Page extract:
......
By acknowledging the controls inherent in our current systems and reducing procedural requirements accordingly, these guidelines can help reduce the administrative burden in your DLC.
Who Is Responsible For Internal Controls And The Internal Control Structure?
The manager is responsible for ensuring that internal controls are established and functioning to achieve the mission and objectives of the DLC. To evaluate internal controls, managers should first think about the following general objectives, then identify specific DLC objectives within these broad categories:
- Propriety of Transactions for all activity within the cost objects for which the manager is responsible;
- Reliability and Integrity of Information for internal management decisions and external agency reports;
- Compliance with Institute policies and applicable government regulations, including but not limited to Human Resources, OSP, VPF's Procurement, Property, and Controller policies, granting agencies, other sponsors, and federal government agencies;
- Safeguarding Assets, including cash, equipment, DLC or Institute data, and intellectual property, and;
- Economy and Efficiency of Operations to optimize the use of limited resources in accomplishing the mission of the DLC and the Institute.
......
Extracted information:
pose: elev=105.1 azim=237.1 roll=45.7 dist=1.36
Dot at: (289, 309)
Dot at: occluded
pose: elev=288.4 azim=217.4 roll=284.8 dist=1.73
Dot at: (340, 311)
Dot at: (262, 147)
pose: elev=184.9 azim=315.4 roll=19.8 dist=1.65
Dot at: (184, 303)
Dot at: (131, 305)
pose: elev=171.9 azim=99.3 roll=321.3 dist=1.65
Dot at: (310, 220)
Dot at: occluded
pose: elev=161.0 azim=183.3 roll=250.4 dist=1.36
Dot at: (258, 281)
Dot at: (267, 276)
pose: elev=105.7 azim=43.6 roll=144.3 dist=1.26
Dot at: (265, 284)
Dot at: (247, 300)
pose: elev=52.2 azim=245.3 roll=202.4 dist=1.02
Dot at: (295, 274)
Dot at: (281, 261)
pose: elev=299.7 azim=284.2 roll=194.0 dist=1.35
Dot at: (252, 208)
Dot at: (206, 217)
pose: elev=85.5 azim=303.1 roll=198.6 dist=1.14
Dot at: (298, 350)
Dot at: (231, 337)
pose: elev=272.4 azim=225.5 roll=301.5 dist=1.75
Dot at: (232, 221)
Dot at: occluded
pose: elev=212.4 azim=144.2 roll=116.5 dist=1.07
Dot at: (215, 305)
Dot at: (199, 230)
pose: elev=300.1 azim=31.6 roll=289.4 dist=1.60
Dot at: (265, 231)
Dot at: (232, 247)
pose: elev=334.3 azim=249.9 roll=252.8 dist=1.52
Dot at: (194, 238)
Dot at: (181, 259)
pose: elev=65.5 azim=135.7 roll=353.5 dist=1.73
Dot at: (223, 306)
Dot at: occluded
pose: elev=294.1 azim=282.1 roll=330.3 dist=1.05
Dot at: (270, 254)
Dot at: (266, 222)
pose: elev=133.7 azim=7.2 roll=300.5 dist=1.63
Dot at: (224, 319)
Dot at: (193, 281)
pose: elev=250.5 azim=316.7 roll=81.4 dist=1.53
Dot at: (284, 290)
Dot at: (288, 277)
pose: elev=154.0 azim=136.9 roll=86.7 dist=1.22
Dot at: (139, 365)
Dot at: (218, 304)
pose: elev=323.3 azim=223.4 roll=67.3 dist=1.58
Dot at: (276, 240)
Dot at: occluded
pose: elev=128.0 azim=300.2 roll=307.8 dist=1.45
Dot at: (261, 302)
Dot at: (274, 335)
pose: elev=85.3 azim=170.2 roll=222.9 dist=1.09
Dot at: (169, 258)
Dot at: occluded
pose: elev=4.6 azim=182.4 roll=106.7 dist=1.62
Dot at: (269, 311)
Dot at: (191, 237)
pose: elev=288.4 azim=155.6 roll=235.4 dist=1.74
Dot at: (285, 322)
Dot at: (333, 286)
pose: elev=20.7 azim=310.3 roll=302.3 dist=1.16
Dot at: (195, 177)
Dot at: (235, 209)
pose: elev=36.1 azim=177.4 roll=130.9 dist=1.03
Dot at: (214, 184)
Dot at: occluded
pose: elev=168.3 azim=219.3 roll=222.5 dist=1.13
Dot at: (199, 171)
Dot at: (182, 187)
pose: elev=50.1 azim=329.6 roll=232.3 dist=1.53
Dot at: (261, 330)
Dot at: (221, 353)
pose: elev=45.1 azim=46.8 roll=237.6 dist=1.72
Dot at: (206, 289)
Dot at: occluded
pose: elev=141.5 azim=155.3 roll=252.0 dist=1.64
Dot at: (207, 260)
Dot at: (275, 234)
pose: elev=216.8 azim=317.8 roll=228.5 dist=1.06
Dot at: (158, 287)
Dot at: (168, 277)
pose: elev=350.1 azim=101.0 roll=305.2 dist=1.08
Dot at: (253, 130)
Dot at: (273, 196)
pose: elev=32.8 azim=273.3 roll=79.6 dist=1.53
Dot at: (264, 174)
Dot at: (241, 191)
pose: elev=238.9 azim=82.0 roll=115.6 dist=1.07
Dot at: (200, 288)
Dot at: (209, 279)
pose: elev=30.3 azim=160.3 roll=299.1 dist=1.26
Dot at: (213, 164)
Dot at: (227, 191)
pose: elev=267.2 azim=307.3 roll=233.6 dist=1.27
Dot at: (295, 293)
......
Task:
Answer these questions from the internal controls text:
(a) What can the guidelines help reduce in a DLC?
(b) Who is responsible for ensuring that internal controls are established and functioning?
(c) Which assets are listed under Safeguarding Assets?
The entries have no role in this exercise.

Result:
(a) The administrative burden.
(b) The manager.
(c) Cash, equipment, DLC or Institute data, and intellectual property.